Work order
Copy each line of text in the data below without changing a character, and leave the pictures out.

-- Excerpted data follows --

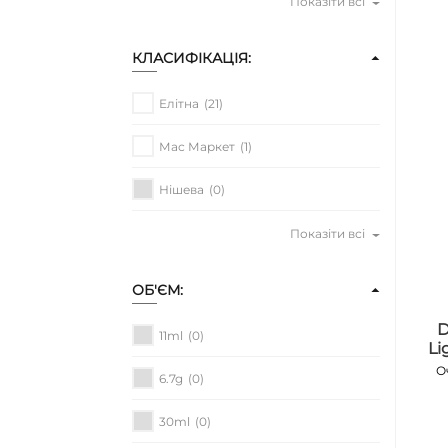
Показіти всі
КЛАСИФІКАЦІЯ:
Елітна
(21)
Мас Маркет
(1)
Нішева
(0)
Показіти всі
ОБ'ЄМ:
D
11ml
(0)
Li
О
6.7g
(0)
30ml
(0)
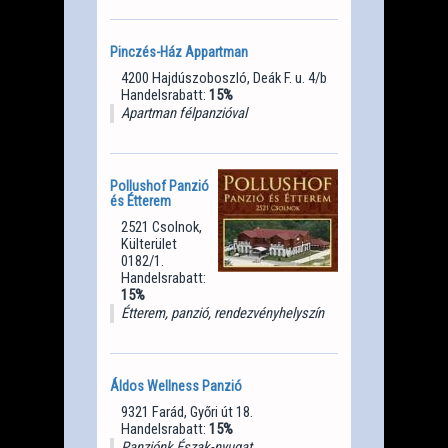
Pinczés-Ház Appartman
4200 Hajdúszoboszló, Deák F. u. 4/b
Handelsrabatt:
15%
Apartman félpanzióval
Pollushof Panzió
és Étterem
2521 Csolnok,
Külterület
0182/1.
Handelsrabatt:
15%
Étterem, panzió, rendezvényhelyszín
Áldos Wellness Panzió
9321 Farád, Győri út 18.
Handelsrabatt:
15%
Panziónk Észak-nyugat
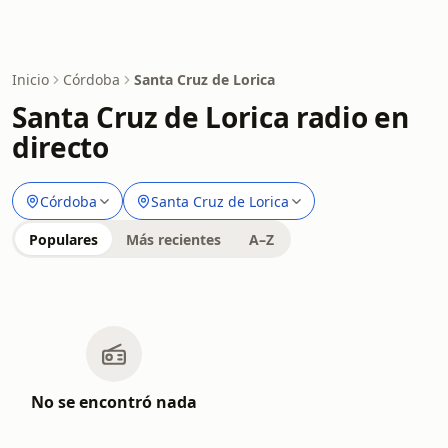
Inicio
Córdoba
Santa Cruz de Lorica
Santa Cruz de Lorica radio en
directo
Córdoba
Santa Cruz de Lorica
Populares
Más recientes
A–Z
No se encontró nada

-- Excerpted data concluded --

Reply
Показіти всі
КЛАСИФІКАЦІЯ:
Елітна
(21)
Мас Маркет
(1)
Нішева
(0)
Показіти всі
ОБ'ЄМ:
D
11ml
(0)
Li
О
6.7g
(0)
30ml
(0)
Pinczés-Ház Appartman
4200 Hajdúszoboszló, Deák F. u. 4/b
Handelsrabatt:
15%
Apartman félpanzióval
Pollushof Panzió
és Étterem
2521 Csolnok,
Külterület
0182/1.
Handelsrabatt:
15%
Étterem, panzió, rendezvényhelyszín
Áldos Wellness Panzió
9321 Farád, Győri út 18.
Handelsrabatt:
15%
Panziónk Észak-nyugat
Inicio
Córdoba
Santa Cruz de Lorica
Santa Cruz de Lorica radio en
directo
Córdoba
Santa Cruz de Lorica
Populares
Más recientes
A–Z
No se encontró nada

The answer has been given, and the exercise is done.